Task item
Please present the lines below as a numbered list, leaving out any blank ones.

+++ Provided information +++

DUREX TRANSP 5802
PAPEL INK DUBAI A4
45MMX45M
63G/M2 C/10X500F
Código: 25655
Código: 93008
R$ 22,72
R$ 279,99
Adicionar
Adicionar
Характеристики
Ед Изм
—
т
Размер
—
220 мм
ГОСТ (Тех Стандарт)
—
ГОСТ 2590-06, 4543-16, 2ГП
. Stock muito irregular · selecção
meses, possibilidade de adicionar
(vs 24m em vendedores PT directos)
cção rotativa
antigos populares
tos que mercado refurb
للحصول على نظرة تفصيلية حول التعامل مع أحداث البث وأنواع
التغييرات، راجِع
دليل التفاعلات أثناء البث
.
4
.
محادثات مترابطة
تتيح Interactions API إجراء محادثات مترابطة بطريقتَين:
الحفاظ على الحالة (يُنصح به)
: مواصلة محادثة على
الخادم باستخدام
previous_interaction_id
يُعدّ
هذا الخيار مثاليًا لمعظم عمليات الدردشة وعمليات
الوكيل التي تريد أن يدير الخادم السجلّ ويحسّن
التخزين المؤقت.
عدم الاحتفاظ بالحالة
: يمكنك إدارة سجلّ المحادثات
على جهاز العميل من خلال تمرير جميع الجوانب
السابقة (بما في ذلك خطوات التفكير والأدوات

+++

Answer to this problem
1. DUREX TRANSP 5802
2. PAPEL INK DUBAI A4
3. 45MMX45M
4. 63G/M2 C/10X500F
5. Código: 25655
6. Código: 93008
7. R$ 22,72
8. R$ 279,99
9. Adicionar
10. Adicionar
11. Характеристики
12. Ед Изм
13. —
14. т
15. Размер
16. —
17. 220 мм
18. ГОСТ (Тех Стандарт)
19. —
20. ГОСТ 2590-06, 4543-16, 2ГП
21. . Stock muito irregular · selecção
22. meses, possibilidade de adicionar
23. (vs 24m em vendedores PT directos)
24. cção rotativa
25. antigos populares
26. tos que mercado refurb
27. للحصول على نظرة تفصيلية حول التعامل مع أحداث البث وأنواع
28. التغييرات، راجِع
29. دليل التفاعلات أثناء البث
30. .
31. 4
32. .
33. محادثات مترابطة
34. تتيح Interactions API إجراء محادثات مترابطة بطريقتَين:
35. الحفاظ على الحالة (يُنصح به)
36. : مواصلة محادثة على
37. الخادم باستخدام
38. previous_interaction_id
39. يُعدّ
40. هذا الخيار مثاليًا لمعظم عمليات الدردشة وعمليات
41. الوكيل التي تريد أن يدير الخادم السجلّ ويحسّن
42. التخزين المؤقت.
43. عدم الاحتفاظ بالحالة
44. : يمكنك إدارة سجلّ المحادثات
45. على جهاز العميل من خلال تمرير جميع الجوانب
46. السابقة (بما في ذلك خطوات التفكير والأدوات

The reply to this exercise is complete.